Ernesto Giménez Caballero
Hasta ahora que ha llegado la República a España, para seguir
despertando a España –tras el clarinazo de la Dictadura– de una modorra
casi secular, ha sido difícil y peligroso hablar en serio del Fascismo
entre nosotros.
Los interesados en mantener el equívoco –y son muchos en España–
habían hecho creer a las buenas gentes que el Fascismo significaba algo
negativo, reaccionario, capitalista, monárquico, clerical y tiránico del
pueblo. Habían hecho creer a nuestras buenas gentes –y son muchas en
España– que el Fascismo era algo así como un pronunciamiento a lo siglo
XIX.
Pero las cosas se han precipitado de tal modo que en el ambiente
español –y en el ambiente europeo– que la palabra «Fascismo» va teniendo
un nuevo sentido, un nuevo sentido salvador, positivo, social y
universal.
Hoy Europa –y el mundo– están divididos en tres campos de lucha: el
«campo comunista», que desea arrasar con su avalancha, oriental y
bárbara, toda una civilización secular, hecha entre lágrimas, heroísmos y
sangre; el «campo liberal socialdemócrata», que con sus anticuados
órganos de Gobierno (Parlamento, sufragio universal) quiere por un lado
contener inútilmente el cataclismo, y por otro, instaurar un iluso
equilibrio de fuerzas sociales, a base del mito de «la libertad
individual». Y por último, el «campo fascista», que aceptando las masas
sociales y los procedimientos de acción directa propios del comunismo,
salva con ellos cierta autonomía individual, salva esencias
imponderables de la civilización europea, y organiza de nuevo el mundo
en una paz equilibrada, en una armonía de Capital y de Trabajo, en un
sentido corporativo del Estado.
Frente al «Comunismo», que todo lo quiere para la «Masa» («todo el
poder para el Soviet»), y frente al «Liberalismo», que todo lo quiere
para el «individuo», llega el «Fascismo», para integrar estos dos
factores en un único cuerpo o «Corporación». La derecha y la izquierda
sirven en el Fascismo a un solo cuerpo: «el Estado.» Lo mismo que en el
hombre, la derecha y la izquierda le sirven para la lucha del cuerpo y
del alma.
Roma, otra vez en la historia, ha resuelto la gran ecuación social.

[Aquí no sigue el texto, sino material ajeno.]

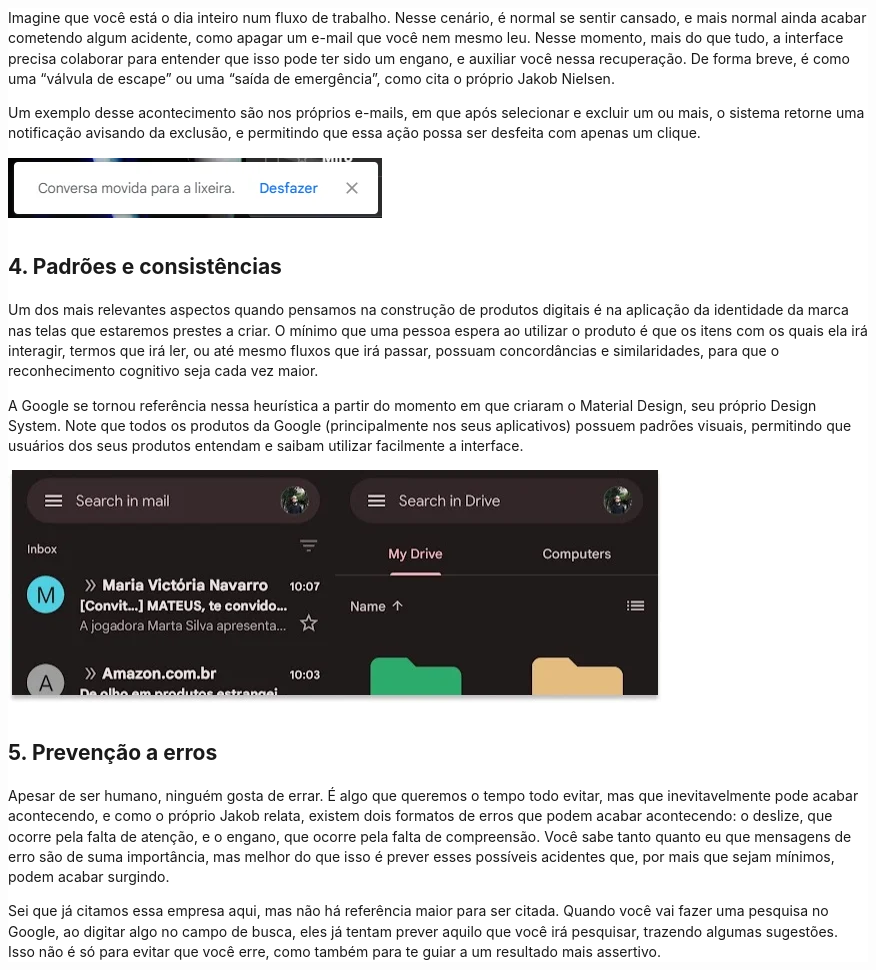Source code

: Imagine que você está o dia inteiro num fluxo de trabalho. Nesse cenário, é normal se sentir cansado, e mais normal ainda acabar cometendo algum acidente, como apagar um e-mail que você nem mesmo leu. Nesse momento, mais do que tudo, a interface precisa colaborar para entender que isso pode ter sido um engano, e auxiliar você nessa recuperação. De forma breve, é como uma “válvula de escape” ou uma “saída de emergência”, como cita o próprio Jakob Nielsen.

Um exemplo desse acontecimento são nos próprios e-mails, em que após selecionar e excluir um ou mais, o sistema retorne uma notificação avisando da exclusão, e permitindo que essa ação possa ser desfeita com apenas um clique.

<img src="./img/10-heuristicas-usabilidade-para-user-interface.webp-03.webp">

## 4. Padrões e consistências

Um dos mais relevantes aspectos quando pensamos na construção de produtos digitais é na aplicação da identidade da marca nas telas que estaremos prestes a criar. O mínimo que uma pessoa espera ao utilizar o produto é que os itens com os quais ela irá interagir, termos que irá ler, ou até mesmo fluxos que irá passar, possuam concordâncias e similaridades, para que o reconhecimento cognitivo seja cada vez maior.

A Google se tornou referência nessa heurística a partir do momento em que criaram o Material Design, seu próprio Design System. Note que todos os produtos da Google (principalmente nos seus aplicativos) possuem padrões visuais, permitindo que usuários dos seus produtos entendam e saibam utilizar facilmente a interface.

<img src="./img/10-heuristicas-usabilidade-para-user-interface.webp-04.webp">

## 5. Prevenção a erros

Apesar de ser humano, ninguém gosta de errar. É algo que queremos o tempo todo evitar, mas que inevitavelmente pode acabar acontecendo, e como o próprio Jakob relata, existem dois formatos de erros que podem acabar acontecendo: o deslize, que ocorre pela falta de atenção, e o engano, que ocorre pela falta de compreensão. Você sabe tanto quanto eu que mensagens de erro são de suma importância, mas melhor do que isso é prever esses possíveis acidentes que, por mais que sejam mínimos, podem acabar surgindo.

Sei que já citamos essa empresa aqui, mas não há referência maior para ser citada. Quando você vai fazer uma pesquisa no Google, ao digitar algo no campo de busca, eles já tentam prever aquilo que você irá pesquisar, trazendo algumas sugestões. Isso não é só para evitar que você erre, como também para te guiar a um resultado mais assertivo.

Como en tiempos de César, de San Pablo, de Constantino, de San Agustín,
de Santo Tomás, de Campanella, de San Ignacio.
Mussolini tiene ese sentido profundo en la nueva historia del mundo.

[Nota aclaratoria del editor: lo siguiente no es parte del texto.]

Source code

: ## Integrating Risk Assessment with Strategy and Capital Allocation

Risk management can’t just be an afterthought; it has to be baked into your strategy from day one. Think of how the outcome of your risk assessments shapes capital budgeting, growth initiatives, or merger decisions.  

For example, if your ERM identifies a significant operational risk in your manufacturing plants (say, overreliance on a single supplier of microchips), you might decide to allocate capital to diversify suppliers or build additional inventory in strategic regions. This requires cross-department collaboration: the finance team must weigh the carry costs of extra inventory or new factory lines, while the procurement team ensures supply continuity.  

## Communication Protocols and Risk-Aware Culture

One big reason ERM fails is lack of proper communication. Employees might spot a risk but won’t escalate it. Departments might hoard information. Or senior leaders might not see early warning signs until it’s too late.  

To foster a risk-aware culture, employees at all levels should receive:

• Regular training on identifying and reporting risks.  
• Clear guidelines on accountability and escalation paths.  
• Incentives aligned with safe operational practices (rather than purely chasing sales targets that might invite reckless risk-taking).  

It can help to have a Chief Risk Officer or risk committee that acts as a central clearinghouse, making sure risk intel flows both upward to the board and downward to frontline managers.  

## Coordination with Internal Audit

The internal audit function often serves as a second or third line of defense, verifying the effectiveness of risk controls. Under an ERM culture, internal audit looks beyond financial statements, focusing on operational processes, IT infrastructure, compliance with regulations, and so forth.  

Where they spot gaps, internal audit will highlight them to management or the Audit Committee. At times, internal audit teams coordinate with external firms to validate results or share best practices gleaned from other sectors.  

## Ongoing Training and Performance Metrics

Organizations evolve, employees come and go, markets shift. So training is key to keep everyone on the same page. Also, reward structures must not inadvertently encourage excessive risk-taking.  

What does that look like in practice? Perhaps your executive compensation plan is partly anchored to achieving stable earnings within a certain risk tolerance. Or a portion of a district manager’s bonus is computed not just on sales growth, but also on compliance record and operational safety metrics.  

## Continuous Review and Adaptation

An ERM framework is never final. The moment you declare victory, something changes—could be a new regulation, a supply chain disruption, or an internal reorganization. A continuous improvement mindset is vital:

Siendo socialista, marxista, aportó en su movimiento el «genio de
Oriente», comunista, y admitió las masas al Poder. Pero siendo también
europeo, aceptó la función de la «iniciativa privada», del capital, y la
libertad, para que las masas pudieran moverse.
Es hora ya de decir que el Fascismo, consecuencia de la Revolución
rusa, es el triunfo de lo social: nacionalizado, universalizado,
racionalizado.
Ni Oriente ni Occidente, sino lo universal, lo ecuménico. Ni Moscú ni Ginebra: Roma.

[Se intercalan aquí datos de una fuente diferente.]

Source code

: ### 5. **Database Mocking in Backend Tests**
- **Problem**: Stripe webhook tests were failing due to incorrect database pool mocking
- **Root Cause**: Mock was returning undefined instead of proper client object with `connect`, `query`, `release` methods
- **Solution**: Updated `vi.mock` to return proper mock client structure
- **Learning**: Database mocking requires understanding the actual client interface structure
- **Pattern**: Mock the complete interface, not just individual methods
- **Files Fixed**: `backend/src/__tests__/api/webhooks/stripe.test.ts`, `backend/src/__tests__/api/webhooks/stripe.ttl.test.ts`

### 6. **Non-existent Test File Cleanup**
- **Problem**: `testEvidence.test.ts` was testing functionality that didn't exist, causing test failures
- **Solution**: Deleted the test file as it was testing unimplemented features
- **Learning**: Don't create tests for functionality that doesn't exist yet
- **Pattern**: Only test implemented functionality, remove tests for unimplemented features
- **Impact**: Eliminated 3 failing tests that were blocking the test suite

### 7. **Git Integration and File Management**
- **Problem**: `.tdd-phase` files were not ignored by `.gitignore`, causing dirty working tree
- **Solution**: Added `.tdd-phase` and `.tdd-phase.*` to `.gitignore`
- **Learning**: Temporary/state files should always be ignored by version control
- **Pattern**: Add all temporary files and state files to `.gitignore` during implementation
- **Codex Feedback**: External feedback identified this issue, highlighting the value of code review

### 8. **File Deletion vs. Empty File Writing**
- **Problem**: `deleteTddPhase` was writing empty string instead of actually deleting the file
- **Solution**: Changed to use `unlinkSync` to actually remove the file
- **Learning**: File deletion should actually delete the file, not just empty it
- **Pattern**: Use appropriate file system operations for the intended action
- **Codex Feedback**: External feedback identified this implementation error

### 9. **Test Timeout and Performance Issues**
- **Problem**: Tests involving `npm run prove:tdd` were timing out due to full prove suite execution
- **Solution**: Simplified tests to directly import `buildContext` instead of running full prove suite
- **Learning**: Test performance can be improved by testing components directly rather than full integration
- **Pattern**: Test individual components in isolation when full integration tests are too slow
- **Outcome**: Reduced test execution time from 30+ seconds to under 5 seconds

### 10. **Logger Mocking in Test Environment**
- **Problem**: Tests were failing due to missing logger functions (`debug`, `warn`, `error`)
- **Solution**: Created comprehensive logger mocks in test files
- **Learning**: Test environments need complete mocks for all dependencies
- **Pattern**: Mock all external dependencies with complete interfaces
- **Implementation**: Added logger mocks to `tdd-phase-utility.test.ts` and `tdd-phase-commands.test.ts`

Por eso los que visitan Italia, tras diez años de este régimen tan
nuevo y tan antiguo, tan moderno y tan tradicional, observan que el
secreto y el sentido del Fascismo es «fundamentalmente social».
El Capital no ha sido aplastado por la Masa. Sino controlado por el
Estado, para que sirva a la Masa, a los humildes. El trabajador en el
régimen fascista, lo es todo. Es el auténtico régimen de los
«trabajadores». Los trabajadores en el Fascismo han ascendido a primera
clase social. Todo está en el Fascismo, en vista de la producción
nacional.
Y el trabajador, ascendido a primate histórico, ha dejado de ser
proletario. Y es patriota, y es espiritual, y siente ansias nobles de
expansión y de dominio, de gloria.
La Historia se repite porque es siempre la misma. Antiguamente se
decía: «Todos los caminos llevan a Roma.» Hoy lo podemos repetir. Sobre
todo, los pueblos que nacimos del genio romano. Y es porque Roma, con el
Fascismo, ha encontrado de nuevo la «solución de la Historia», la
salvación de Europa, el «sentido de lo social».